Os dois vencedores das eleições italianas dividem as presidências no Parlamento
Ninguém admite que o acordo alcançado para eleger uma candidata da direita para presidir o Senado e um deputado do M5S para a Câmara seja o prenúncio de um pacto de governo. Mas talvez não haja mesmo alternativa.
Não foi ao primeiro, tinha de ser ao segundo dia, com uma quantidade razoável de drama, ou não estivéssemos a falar de Itália. Depois da inauguração oficial da legislatura, na sexta-feira, marcada por votos em branco e fumo negro nas votações para as presidências das duas câmaras do Parlamento, a coligação de direita, liderada pela Liga, de Matteo Salvini, e o Movimento 5 Estrelas, chefiado por Luigi di Maio, lá conseguiram entender-se.
Na verdade, Salvini (o seu partido obteve 17%, a coligação em que foi o mais votado 37%) e Di Maio (o M5S aproximou-se dos 33%) tinham chegado a acordo há alguns dias, o problema foi mesmo Silvio Berlusconi. O antigo primeiro-ministro, ainda a aprender a viver na realidade pós-4 de Março, um mundo novo em que ele já não é o líder da aliança de direita, insistiu que queria a presidir o Senado Paolo Romani, um candidato vetado pela formação de Di Maio por ter no currículo uma condenação por corrupção.
Durante a tarde de sexta-feira, Salvini ordenou aos seus deputados que votassem noutro nome da Força Itália, de Berlusconi. Foi o suficiente para Berlusconi gritar “traição” e o “fim da unidade da direita”, denunciando o “projecto para um governo Liga-M5S”. Nada que uma noite de sono e mais algumas conversas com Salvini não curassem.

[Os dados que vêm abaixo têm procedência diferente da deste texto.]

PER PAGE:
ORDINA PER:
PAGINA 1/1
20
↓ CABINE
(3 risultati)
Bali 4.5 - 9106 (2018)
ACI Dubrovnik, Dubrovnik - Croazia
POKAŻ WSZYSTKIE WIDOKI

Mais um pormenor: para não parecer que só Berlusconi e a direita estavam a recuar, Salvini teve de convencer Di Maio a deixar cair a sua primeira escolha, Ricardo Fraccaro, apontado como candidato à presidência da Câmara desde sexta-feira. E assim foi possível alcançar uma trégua que alguns comentadores já antecipavam impossível, depois da explosão de Berlusconi.

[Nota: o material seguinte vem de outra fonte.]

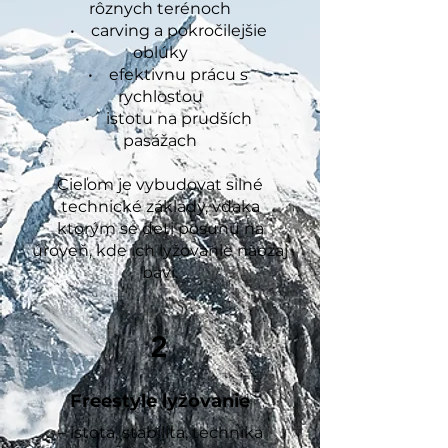
rôznych terénoch
• carving a pokročilejšie
oblúky
• efektivnu prácu s
rychlosťou
• istotu na prudších
pasážach
Cieľom je vybudovat silné
technické základy, vďaka
ktorým se deti posunú na
úroveň, kde ich lyžovanie naozaj
baví.
2
Freestyle lyžovanie
– istota, stabilita, technika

“É um óptimo resultado para nós”, afirmou o ex-chefe de governo depois da eleição de Maria Elisabetta Alberti Casellati para a presidência da câmara alta.
Afinal, Casellati não é só senadora da bancada do seu partido como é desde sempre umas das suas mais leais seguidoras. Advogada e docente universitária, duas vezes secretária de Estado adjunta (Saúde e Justiça) nos seus governos e, acima de tudo, uma das autoras e defensoras de um conjunto de legislação votada pela direita para salvar Berlusconi, tanto dos seus conflitos de interesses como dos processos em que era acusado – as chamadas leggi ad personam.
Primeira mulher
Casellati é também a primeira mulher de sempre a presidir ao Senado italiano, razão pela qual teve direito a um aplauso de pé de todas as bancadas, incluindo a do centro-esquerda do Partido Democrático (grande derrotado nas eleições de 4 de Março, com menos de 19% e o pior resultado da sua história).
Na Câmara dos Deputados, sai uma mulher, Laura Boldrini (ex-porta-voz do Alto Comissariado da ONU para os Refugiados, eleita em 2013 como independente nas listas do entretanto desaparecido SEL – Esquerda, Ecologia e Liberdade), e entra um dos peso-pesados do M5S, Roberto Fico.
Membro da ala mais à esquerda do movimento fundado por Beppe Grillo, Fico costuma ser descrito como mais “grillista que Grillo” e chegou a ter divergências com o actual líder, Di Maio. Problemas que se terão resolvido nos últimos meses, com a intensa e bem-sucedida campanha eleitoral, culminando no abraço apertado que se seguiu à sua eleição.
“Agradeço-vos a confiança, vou honrar o meu cargo com a máxima imparcialidade e o máximo rigor”, prometeu o napolitano. Na primeira intervenção no palácio de Montecitorio, Fico afirmou que a sua prioridade será cortar os custos da política. “Não permitirei atalhos nem ataques no debate parlamentar”, acrescentou ainda.